Wilg

Vele soorten wilgen zijn er. Van oudsher inheems, maar ook uitheemse soorten die in de loop van de tijd naar ons land zijn gebracht. En dan vormen ze ook nog gemakkelijk kruisingen. Dat maakt dat ze vaak lastig van elkaar te onderscheiden zijn. Voor biodiversiteit zijn ze de absolute top. Uit Brits onderzoek komt naar voren dat zo’n 450 verschillende soorten plantenetende insecten en mijten op wilgen kunnen voorkomen. En die dienen weer als voedselbron voor allerlei andere dieren.
Wilgen zijn dus extreem belangrijk voor het insectenleven. Dat begint al heel vroeg in het jaar. De vroegste mannelijke bloemen leveren stuifmeel aan hommelkoninginnen en andere insecten die uit winterslaap komen. Dat is nodig om voor nageslacht te zorgen. In bloeitijd volgen de verschillende wilgensoorten elkaar ongeveer op: Boswilg, Duitse dot, Grauwe wilg, Katwilg, Bittere wilg, Geoorde wilg enzovoorts.
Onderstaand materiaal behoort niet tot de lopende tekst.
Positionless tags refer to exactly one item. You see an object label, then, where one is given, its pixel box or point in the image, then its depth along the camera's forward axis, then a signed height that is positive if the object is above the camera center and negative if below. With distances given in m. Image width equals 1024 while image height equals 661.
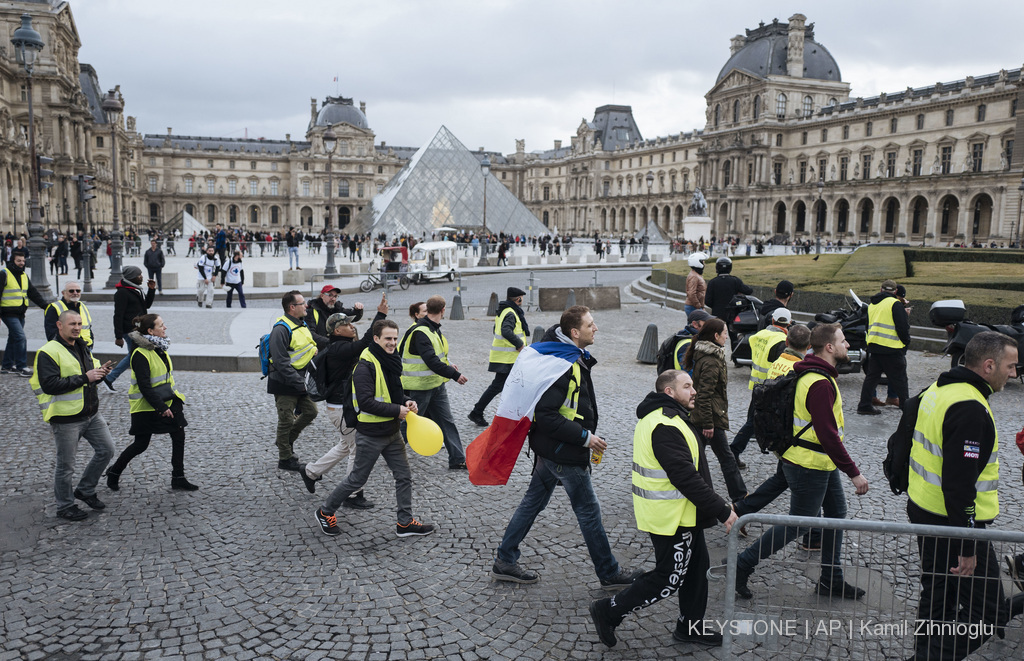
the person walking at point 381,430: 4.62 -1.16
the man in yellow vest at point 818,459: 3.72 -1.08
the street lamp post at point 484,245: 32.39 +0.34
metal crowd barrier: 2.91 -1.66
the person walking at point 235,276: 15.84 -0.60
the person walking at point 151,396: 5.13 -1.07
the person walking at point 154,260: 16.72 -0.29
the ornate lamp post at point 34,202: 13.62 +0.91
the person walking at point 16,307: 9.16 -0.79
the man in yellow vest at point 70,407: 4.77 -1.08
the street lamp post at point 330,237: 22.89 +0.43
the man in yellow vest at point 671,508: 3.23 -1.15
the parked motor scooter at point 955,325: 6.12 -0.61
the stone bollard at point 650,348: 10.79 -1.40
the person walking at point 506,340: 6.89 -0.84
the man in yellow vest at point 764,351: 5.81 -0.78
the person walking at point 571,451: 3.78 -1.05
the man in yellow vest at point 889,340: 7.20 -0.83
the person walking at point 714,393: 5.09 -0.98
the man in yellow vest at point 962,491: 3.05 -1.02
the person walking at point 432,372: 5.64 -0.95
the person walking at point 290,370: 5.77 -0.97
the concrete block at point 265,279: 20.52 -0.86
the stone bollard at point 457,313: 15.28 -1.30
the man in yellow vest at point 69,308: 6.91 -0.67
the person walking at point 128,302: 8.46 -0.66
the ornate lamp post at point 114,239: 19.26 +0.22
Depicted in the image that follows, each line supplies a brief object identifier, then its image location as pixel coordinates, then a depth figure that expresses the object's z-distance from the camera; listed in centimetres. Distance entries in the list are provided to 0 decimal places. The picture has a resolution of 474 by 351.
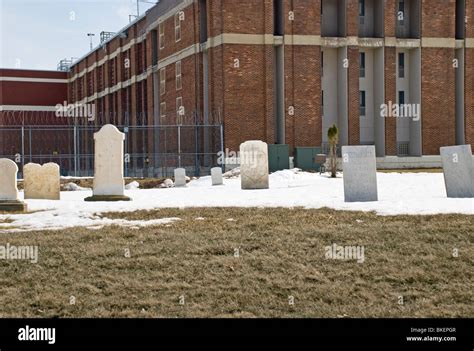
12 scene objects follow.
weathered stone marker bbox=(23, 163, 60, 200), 1923
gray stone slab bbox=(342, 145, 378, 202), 1568
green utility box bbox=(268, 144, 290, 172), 3653
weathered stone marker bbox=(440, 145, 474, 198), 1562
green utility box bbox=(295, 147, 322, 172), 3734
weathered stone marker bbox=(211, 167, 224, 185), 2681
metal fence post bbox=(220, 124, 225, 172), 3570
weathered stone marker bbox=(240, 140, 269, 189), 2250
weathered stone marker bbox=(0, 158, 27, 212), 1542
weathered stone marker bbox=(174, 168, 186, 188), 2772
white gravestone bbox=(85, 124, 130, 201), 1803
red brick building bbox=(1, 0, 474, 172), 3762
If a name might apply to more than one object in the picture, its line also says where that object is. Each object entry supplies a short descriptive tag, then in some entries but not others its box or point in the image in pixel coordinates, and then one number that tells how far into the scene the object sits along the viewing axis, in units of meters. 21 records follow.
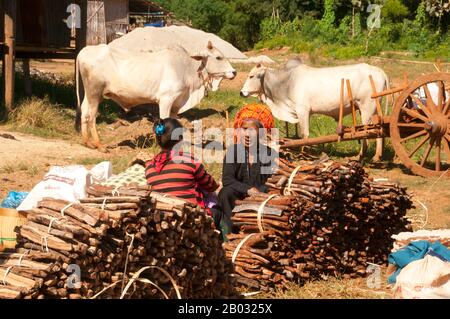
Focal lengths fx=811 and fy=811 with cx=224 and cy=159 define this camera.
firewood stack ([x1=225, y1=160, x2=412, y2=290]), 6.73
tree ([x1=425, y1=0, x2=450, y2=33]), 37.41
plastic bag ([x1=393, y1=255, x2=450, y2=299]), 5.70
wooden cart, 11.78
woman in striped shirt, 6.50
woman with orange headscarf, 7.48
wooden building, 14.72
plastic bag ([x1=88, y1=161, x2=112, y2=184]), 6.46
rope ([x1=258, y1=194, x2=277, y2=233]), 6.87
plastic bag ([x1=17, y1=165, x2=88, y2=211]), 5.86
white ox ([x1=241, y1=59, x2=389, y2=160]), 13.89
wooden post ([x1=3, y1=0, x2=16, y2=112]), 14.64
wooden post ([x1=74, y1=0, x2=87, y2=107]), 16.28
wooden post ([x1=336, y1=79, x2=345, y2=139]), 12.28
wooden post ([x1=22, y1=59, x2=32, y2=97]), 17.44
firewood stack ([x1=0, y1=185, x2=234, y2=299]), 4.66
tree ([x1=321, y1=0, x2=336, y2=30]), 40.03
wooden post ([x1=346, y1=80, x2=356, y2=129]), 12.76
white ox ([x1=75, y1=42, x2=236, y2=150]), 14.20
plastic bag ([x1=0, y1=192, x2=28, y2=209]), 6.70
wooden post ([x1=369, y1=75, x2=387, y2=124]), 12.07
De bast van wilgen is bijzonder geschikt voor de vestiging van tal van soorten mossen en korstmossen. Ook andere planten vinden een plekje in geknotte wilgen. Gebruik van het hout in het verleden voor allerlei doeleinden vormde de knotwilg. Meest gebruikte soort is de Schietwilg en in de knot kunnen zich weer honderden verschillende soorten kruiden vestigen, maar ook struiken als vlier en aalbes. Zo kan een wilg uitgroeien tot een ecosysteem op zichzelf.